Policy & Regulation
Compass Therapeutics Doses First Patient in Phase 1 Trial of CTX-471
10 July 2019 - - The first patient has been dosed in US-based biotechnology company Compass Therapeutics's multi-center, open-label, first-in-human Phase 1 trial of CTX-471, a fully human monoclonal antibody that binds and activates a unique epitope of the co-stimulatory receptor CD137 expressed on T cells and NK cells, the company said.
Enrollment in the trial is open to patients with metastatic or locally advanced solid cancers that have progressed while receiving an approved PD-1 or PD-L1 inhibitor for at least three months.
The study is a multiple ascending dose study with the potential for a dose expansion phase. The primary objective of the MAD portion of the study is to assess the safety and tolerability of CTX-471 monotherapy at various doses. The dose expansion stage will then evaluate a larger cohort of patients to determine an optimized dose for the future Phase 2 studies.
Secondary endpoints will include measures of overall response rate and progression- free survival, among others.
CTX-471 is a fully human monoclonal antibody that binds and activates a novel epitope of the co-stimulatory receptor CD137, also known as 4-1BB, a member of the tumor necrosis factor receptor superfamily.
CTX-471 has demonstrated potent monotherapy activity against multiple syngeneic tumor models including the generation of long-term functional immunological memory.

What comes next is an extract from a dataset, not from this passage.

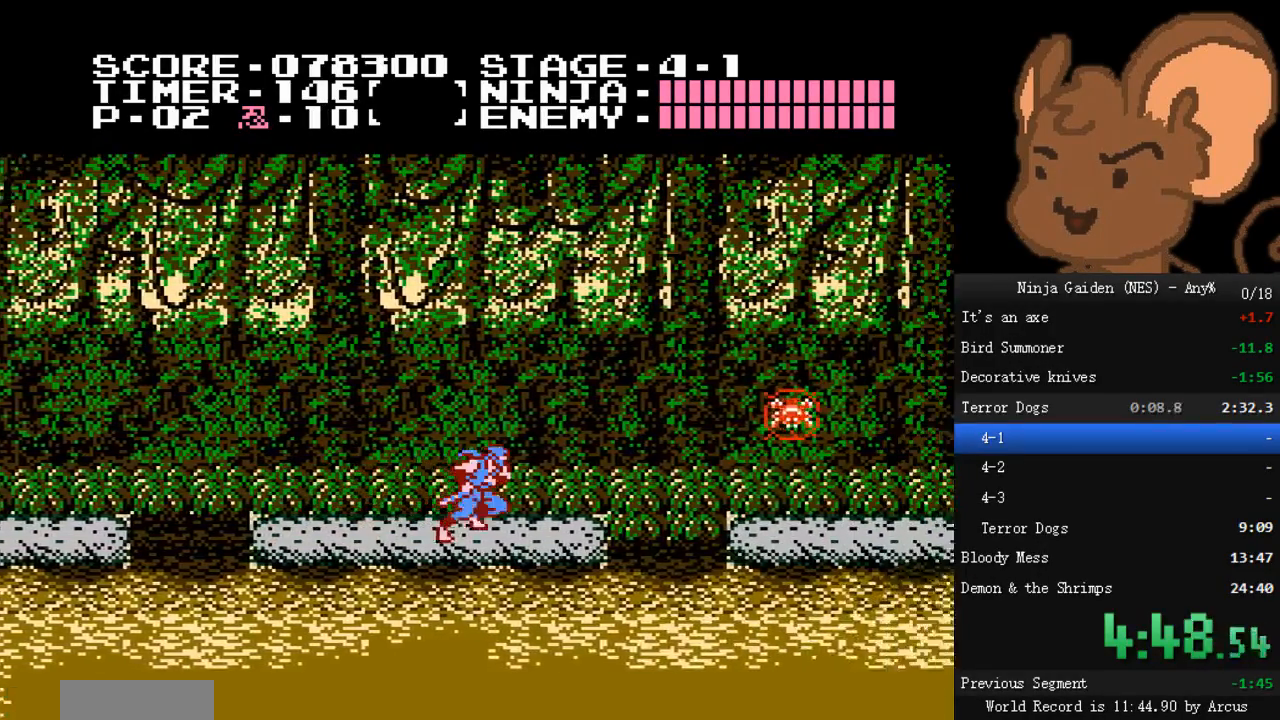
{"dt_ms": 500, "buttons": ["DPAD_RIGHT"], "events": [[100, "A", "down"], [300, "A", "up"]]}
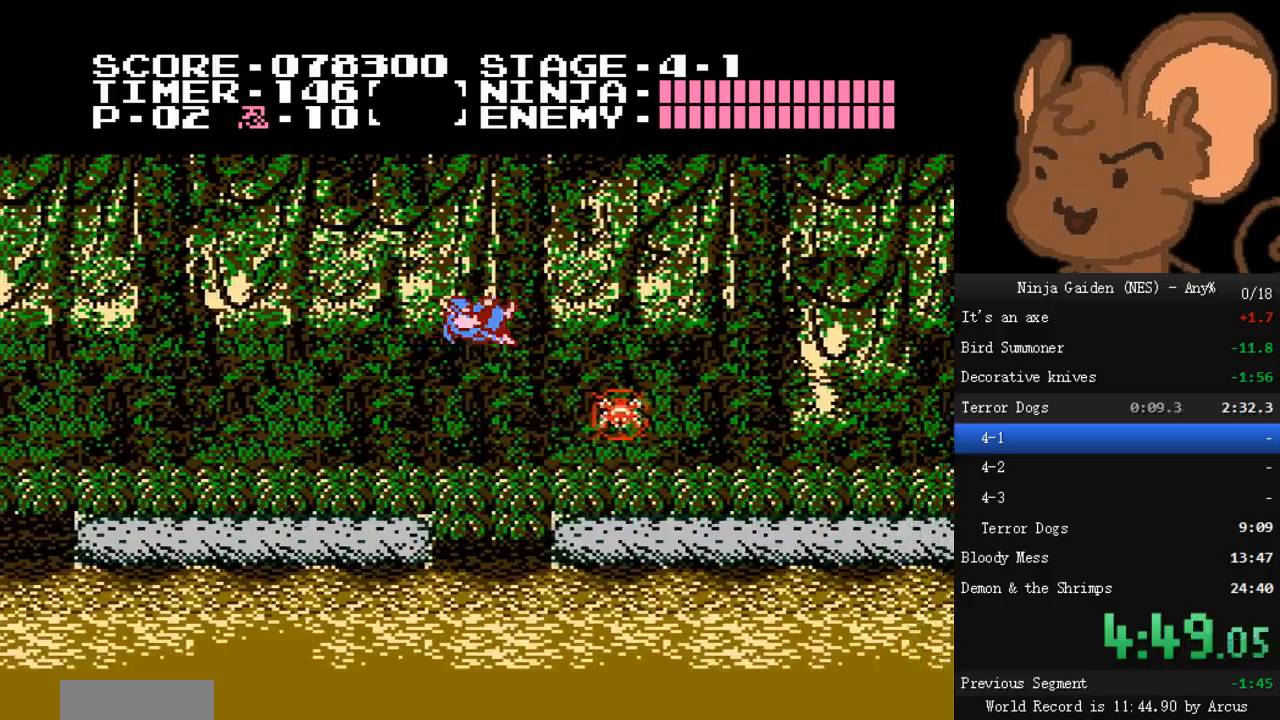
{"dt_ms": 500, "buttons": ["A", "DPAD_RIGHT"], "events": [[467, "A", "down"]]}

Most notably, CTX-471 shows a unique ability to completely eradicate large, established tumors where other preclinical CD137 antibodies and antibodies against PD-1, PD-L1, CTLA-4 and OX40 have minimal effects in these models.
In contrast to other CD137 antibodies, CTX-471 shows no evidence of hepatic toxicity in both mice and non-human primates, supporting the potential for a wide therapeutic window in patients.
Compass Therapeutics is a clinical-stage biotechnology company targeting the human immune synapse with a new generation of monoclonal and multispecific antibody therapeutics.
Compass has broadly drugged the immune system by generating epitopically diverse antibody panels to more than 40 targets across all immune cell types and is leveraging its proprietary StitchMabs and common light-chain based multispecific platforms to empirically identify combinations and multispecifics with optimized activity.
The company's lead product candidate, CTX-471, is a fully human agonistic antibody of CD137, which is in a Phase 1 study in patients with inadequate responses to PD-1/PD-L1 checkpoint inhibitors.
Compass is also progressing several preclinical assets including a novel class of NK cell engaging bispecifics targeting NKp30 and multiple bispecific checkpoint programmes.
The company's offices and labs are based in Kendall Square in Cambridge, Mass.